Явлением Фортинбраса заканчивается спектакль "Гамлет" (текст В.Шекспира){3}

, видением Валтасара — Вавилонское царство, гибелью "Колумба" — мир, ибо на фронтоне его двойника — "Глобуса" — стояло: "Мир — театр". Судя по всему, верно и обратное.

Над вершинами Кавказа

Крымскому светопреставлению предшествуют кавказские знамения: Провал в Пятигорске и, подобная Валтасаровой, надпись на скале: "Коля и Мика, июль 1914г.".

Надпись эта выхвачена внимательным Остапом из множества других, украшавших стены Дарьяльского ущелья, конечно не случайно. Дата — вот, что привлекло его взор: "июль 1914 года", в этом месяце этого года началась Мировая война.

Если взор Остапа остановила дата, наш взгляд завораживают еще и имена: "Коля и Мика". Что за парочка?.. Коля, ясное дело, — Николай, а Мика, вообще говоря, интимное производное от "Михаила". Тогда — Николай и Михаил, воистину, двое неразлучных: Николай (I) Романов и Михаил Лермонтов, царь и поэт, император и поручик расписались на Дарьяльской скале.
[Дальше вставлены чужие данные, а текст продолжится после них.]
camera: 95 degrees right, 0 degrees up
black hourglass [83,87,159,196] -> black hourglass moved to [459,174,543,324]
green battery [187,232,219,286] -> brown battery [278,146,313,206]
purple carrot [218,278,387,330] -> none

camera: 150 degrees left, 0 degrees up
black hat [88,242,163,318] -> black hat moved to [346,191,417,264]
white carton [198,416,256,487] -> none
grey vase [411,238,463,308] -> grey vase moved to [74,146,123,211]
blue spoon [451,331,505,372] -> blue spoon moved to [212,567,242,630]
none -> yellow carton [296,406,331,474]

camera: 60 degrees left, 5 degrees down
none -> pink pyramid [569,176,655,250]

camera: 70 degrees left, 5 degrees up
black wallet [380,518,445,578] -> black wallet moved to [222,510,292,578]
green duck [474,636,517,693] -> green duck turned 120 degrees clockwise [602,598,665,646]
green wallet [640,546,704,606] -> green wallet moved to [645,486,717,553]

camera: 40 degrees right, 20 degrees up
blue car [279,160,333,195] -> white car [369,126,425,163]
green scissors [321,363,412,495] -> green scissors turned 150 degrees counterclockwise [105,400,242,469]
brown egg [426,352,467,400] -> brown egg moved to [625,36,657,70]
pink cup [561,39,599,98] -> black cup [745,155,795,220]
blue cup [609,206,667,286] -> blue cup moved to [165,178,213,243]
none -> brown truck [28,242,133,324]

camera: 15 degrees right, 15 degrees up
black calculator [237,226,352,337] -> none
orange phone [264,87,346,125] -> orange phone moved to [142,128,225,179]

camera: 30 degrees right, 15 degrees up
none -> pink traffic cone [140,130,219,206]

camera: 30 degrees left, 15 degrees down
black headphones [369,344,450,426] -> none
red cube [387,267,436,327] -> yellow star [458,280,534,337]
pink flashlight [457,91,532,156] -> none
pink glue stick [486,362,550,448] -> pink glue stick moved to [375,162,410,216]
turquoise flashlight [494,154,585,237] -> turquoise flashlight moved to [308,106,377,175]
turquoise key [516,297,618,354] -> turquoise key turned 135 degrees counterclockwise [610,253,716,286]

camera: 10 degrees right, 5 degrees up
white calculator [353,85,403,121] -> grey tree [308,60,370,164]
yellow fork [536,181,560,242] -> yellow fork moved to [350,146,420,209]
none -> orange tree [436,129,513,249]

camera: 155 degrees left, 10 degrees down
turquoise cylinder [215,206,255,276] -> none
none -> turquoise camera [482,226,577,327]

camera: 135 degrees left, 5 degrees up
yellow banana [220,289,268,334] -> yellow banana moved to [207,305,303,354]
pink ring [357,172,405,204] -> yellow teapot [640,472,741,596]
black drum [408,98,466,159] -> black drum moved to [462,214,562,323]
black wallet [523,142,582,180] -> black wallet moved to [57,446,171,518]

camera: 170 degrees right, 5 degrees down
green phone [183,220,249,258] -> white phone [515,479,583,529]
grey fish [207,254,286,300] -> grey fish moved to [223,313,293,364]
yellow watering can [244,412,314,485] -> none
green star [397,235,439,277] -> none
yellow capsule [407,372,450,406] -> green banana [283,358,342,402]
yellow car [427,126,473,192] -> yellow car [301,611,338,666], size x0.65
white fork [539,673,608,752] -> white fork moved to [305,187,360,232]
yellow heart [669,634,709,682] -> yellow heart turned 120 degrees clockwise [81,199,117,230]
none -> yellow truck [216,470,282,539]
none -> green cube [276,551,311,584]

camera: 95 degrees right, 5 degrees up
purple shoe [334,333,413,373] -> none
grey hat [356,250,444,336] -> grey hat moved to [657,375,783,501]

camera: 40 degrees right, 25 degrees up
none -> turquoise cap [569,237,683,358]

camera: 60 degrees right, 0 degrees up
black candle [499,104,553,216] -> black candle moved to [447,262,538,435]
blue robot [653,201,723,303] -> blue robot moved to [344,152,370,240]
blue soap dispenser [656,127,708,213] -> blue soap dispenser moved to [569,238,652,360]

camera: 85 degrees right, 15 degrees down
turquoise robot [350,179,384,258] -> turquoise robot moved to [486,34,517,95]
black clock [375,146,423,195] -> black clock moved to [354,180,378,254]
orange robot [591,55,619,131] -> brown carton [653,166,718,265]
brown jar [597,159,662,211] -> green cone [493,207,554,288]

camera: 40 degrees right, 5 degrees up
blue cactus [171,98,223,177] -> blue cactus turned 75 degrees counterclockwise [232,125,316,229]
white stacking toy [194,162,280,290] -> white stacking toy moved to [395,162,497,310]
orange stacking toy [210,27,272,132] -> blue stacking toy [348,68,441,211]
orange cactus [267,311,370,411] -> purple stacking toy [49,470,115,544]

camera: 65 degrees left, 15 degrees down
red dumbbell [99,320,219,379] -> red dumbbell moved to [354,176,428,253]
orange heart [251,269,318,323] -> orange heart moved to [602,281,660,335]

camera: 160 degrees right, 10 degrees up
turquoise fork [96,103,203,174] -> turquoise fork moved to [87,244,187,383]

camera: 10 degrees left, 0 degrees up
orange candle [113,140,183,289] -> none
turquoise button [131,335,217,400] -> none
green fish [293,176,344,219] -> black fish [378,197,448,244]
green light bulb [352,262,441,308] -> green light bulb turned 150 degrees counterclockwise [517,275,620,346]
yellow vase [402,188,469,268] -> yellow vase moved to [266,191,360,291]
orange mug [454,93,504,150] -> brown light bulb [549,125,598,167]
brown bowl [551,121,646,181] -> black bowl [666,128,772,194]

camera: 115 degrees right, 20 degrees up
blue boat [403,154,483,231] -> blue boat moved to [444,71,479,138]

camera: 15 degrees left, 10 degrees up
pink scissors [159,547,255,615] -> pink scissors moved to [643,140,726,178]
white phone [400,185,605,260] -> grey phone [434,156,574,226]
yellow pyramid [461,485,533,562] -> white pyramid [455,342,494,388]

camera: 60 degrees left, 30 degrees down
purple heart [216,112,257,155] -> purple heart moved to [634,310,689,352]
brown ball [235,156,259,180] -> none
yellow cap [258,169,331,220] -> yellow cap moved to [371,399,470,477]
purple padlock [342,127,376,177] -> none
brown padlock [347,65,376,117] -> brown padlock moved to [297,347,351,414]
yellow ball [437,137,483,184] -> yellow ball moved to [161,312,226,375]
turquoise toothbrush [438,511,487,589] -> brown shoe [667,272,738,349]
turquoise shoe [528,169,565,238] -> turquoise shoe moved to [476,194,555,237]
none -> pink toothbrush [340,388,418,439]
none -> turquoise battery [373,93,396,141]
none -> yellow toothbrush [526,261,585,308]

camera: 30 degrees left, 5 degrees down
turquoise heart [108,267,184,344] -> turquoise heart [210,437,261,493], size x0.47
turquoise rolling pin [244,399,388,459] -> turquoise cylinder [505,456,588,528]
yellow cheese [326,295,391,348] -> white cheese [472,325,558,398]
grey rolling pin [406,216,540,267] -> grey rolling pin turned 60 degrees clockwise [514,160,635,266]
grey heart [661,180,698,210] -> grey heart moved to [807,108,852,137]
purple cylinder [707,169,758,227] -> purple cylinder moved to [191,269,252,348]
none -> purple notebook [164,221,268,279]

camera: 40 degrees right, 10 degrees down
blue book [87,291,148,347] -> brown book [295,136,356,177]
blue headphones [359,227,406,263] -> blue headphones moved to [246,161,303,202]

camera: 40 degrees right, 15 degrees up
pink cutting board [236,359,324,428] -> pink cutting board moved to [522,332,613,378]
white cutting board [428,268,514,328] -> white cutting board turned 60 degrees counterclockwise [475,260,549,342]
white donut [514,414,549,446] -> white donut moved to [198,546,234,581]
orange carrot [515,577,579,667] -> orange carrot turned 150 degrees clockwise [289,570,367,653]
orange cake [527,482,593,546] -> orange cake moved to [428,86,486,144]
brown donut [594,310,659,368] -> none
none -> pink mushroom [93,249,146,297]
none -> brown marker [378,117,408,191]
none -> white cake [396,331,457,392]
Один — по праву завоевателя оружием, другой — словом (и оружием): "В глубокой теснине Дарьяла, где роется Терек во мгле, старинная башня стояла, чернея на черной скале". Демон, Ангел и Тамара из поэмы "Демон" слились в балладе в один царственный образ Тамары, которая "прекрасна, как ангел небесный, как демон, коварна и зла". Стало быть, сквозь таинственного Мику проступают Кавказ, Демон и М.Ю. Лермонтов, подтверждая данной наскальной надписью обязательность своего присутствия на всех поворотах Остаповых скитаний, и не давая ему ни на шаг отступить от ведущей-демонической — темы романа.

Примечательно, однако, что последнего русского императора в кругах, приближенных к его особе и частной переписке, называли "Ника", о чем российская общественность и до, и после революции была хорошо осведомлена. Звуковая близость "Ники" и "Мики" переводит наскальную надпись из монумента победам империи в эпитафию ей же. Вот отчего Остап, больше склонный к констатации фактов, чем к рефлексии по их поводу, уверенно спрашивает: "Где вы сейчас, Коля и Мика?". Ответ известен заранее: ни Коли, ни Мики на этом свете уже нет. Сочетание всех этих трагических примет (Дарьяльское ущелье, имена и дата) раскрывает загадку третьего из имен Великого Комбинатора: "Берта". Конечно, Берта, втиснувшаяся между Сулейманом и Марией, выглядит смешно. Но ведь и какая-нибудь Марта или Луиза в таком положении не выглядит почтенней!.. Почему же все-таки Берта, а не Марта? А потому, что июль Четырнадцатого, то есть 1-я мировая, короче говоря, — "Большая Берта", та самая, из которой немцы лупили по Парижу, отмечая воронками провал не одной, отдельно взятой империи, но империализма в целом. Именно дата объясняет удивившую нас педантичность в хронометраже Крымского землетрясения: 12 часов 14 минут — с числа 14 отсчитывали авторы юмористических романов начало конца. 0 часов 14 минут! Понятен теперь и выбор ландшафта мирового Провала — вершины Кавказа, царство Демона, точнее двух Демонов — Лермонтовского и из города Гори.